§ **What you are asked to do**: Each line of the data below that contains "amounts" must be copied.

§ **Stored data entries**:

_ _ _

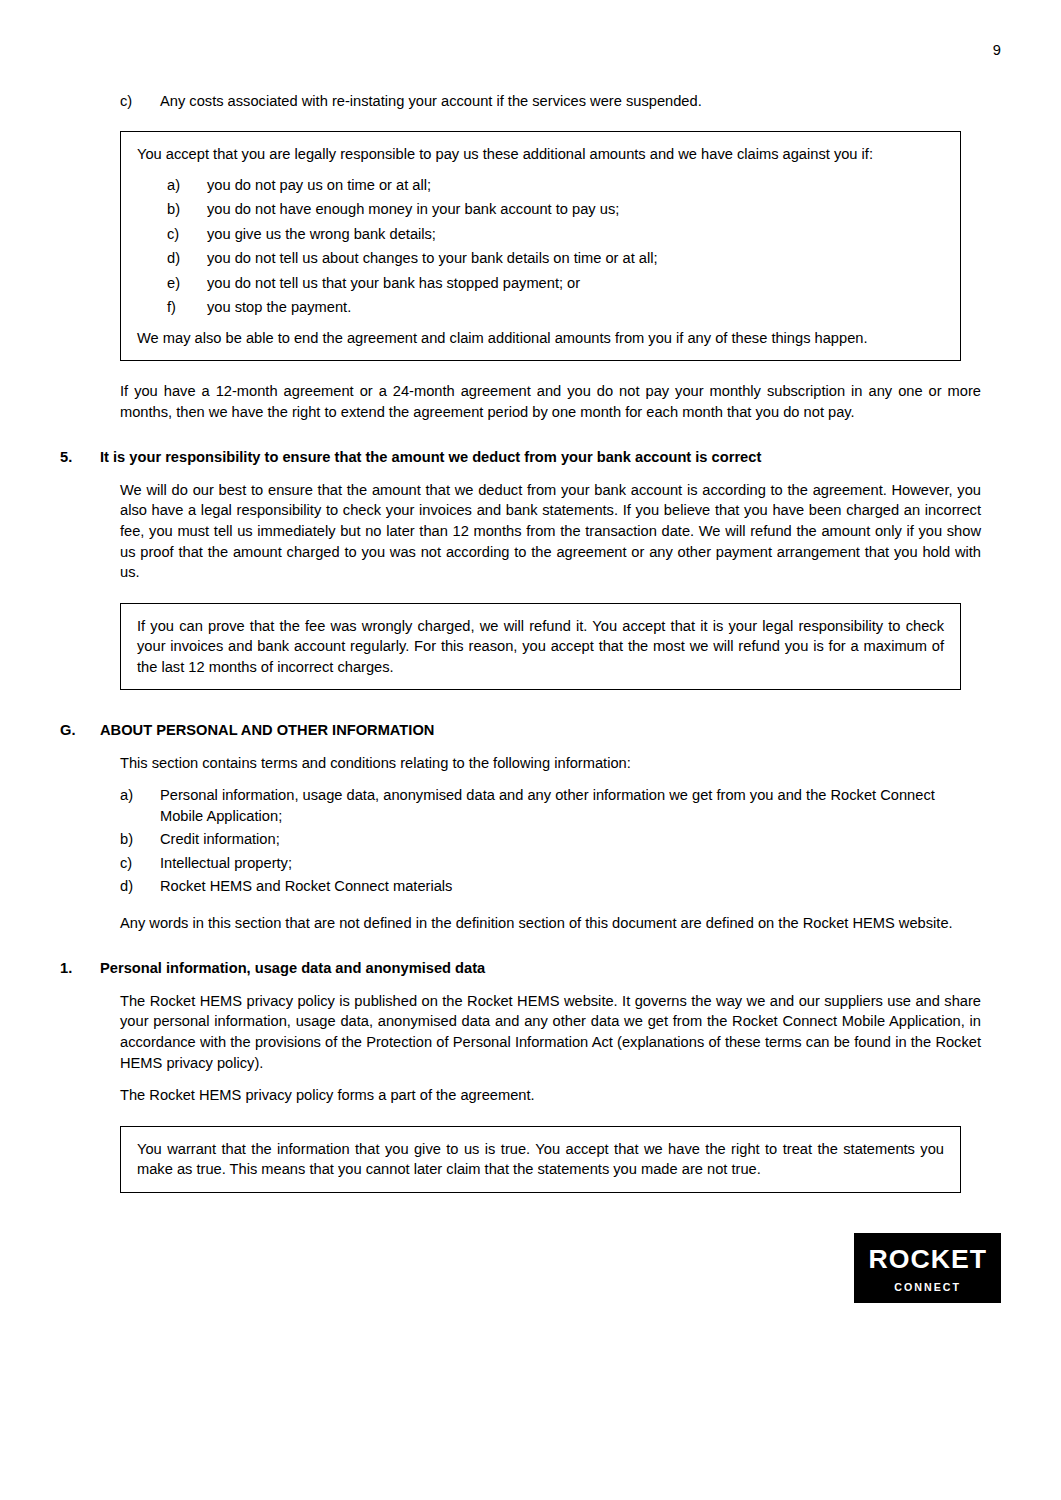9
c) Any costs associated with re-instating your account if the services were suspended.
You accept that you are legally responsible to pay us these additional amounts and we have claims against you if:
a) you do not pay us on time or at all;
b) you do not have enough money in your bank account to pay us;
c) you give us the wrong bank details;
d) you do not tell us about changes to your bank details on time or at all;
e) you do not tell us that your bank has stopped payment; or
f) you stop the payment.
We may also be able to end the agreement and claim additional amounts from you if any of these things happen.
If you have a 12-month agreement or a 24-month agreement and you do not pay your monthly subscription in any one or more months, then we have the right to extend the agreement period by one month for each month that you do not pay.
5. It is your responsibility to ensure that the amount we deduct from your bank account is correct
We will do our best to ensure that the amount that we deduct from your bank account is according to the agreement. However, you also have a legal responsibility to check your invoices and bank statements. If you believe that you have been charged an incorrect fee, you must tell us immediately but no later than 12 months from the transaction date. We will refund the amount only if you show us proof that the amount charged to you was not according to the agreement or any other payment arrangement that you hold with us.
If you can prove that the fee was wrongly charged, we will refund it. You accept that it is your legal responsibility to check your invoices and bank account regularly. For this reason, you accept that the most we will refund you is for a maximum of the last 12 months of incorrect charges.
G. ABOUT PERSONAL AND OTHER INFORMATION
This section contains terms and conditions relating to the following information:
a) Personal information, usage data, anonymised data and any other information we get from you and the Rocket Connect Mobile Application;
b) Credit information;
c) Intellectual property;
d) Rocket HEMS and Rocket Connect materials
Any words in this section that are not defined in the definition section of this document are defined on the Rocket HEMS website.
1. Personal information, usage data and anonymised data
The Rocket HEMS privacy policy is published on the Rocket HEMS website. It governs the way we and our suppliers use and share your personal information, usage data, anonymised data and any other data we get from the Rocket Connect Mobile Application, in accordance with the provisions of the Protection of Personal Information Act (explanations of these terms can be found in the Rocket HEMS privacy policy).
The Rocket HEMS privacy policy forms a part of the agreement.
You warrant that the information that you give to us is true. You accept that we have the right to treat the statements you make as true. This means that you cannot later claim that the statements you made are not true.
ROCKET CONNECT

_ _ _

§ **Answer area**:
You accept that you are legally responsible to pay us these additional amounts and we have claims against you if:
We may also be able to end the agreement and claim additional amounts from you if any of these things happen.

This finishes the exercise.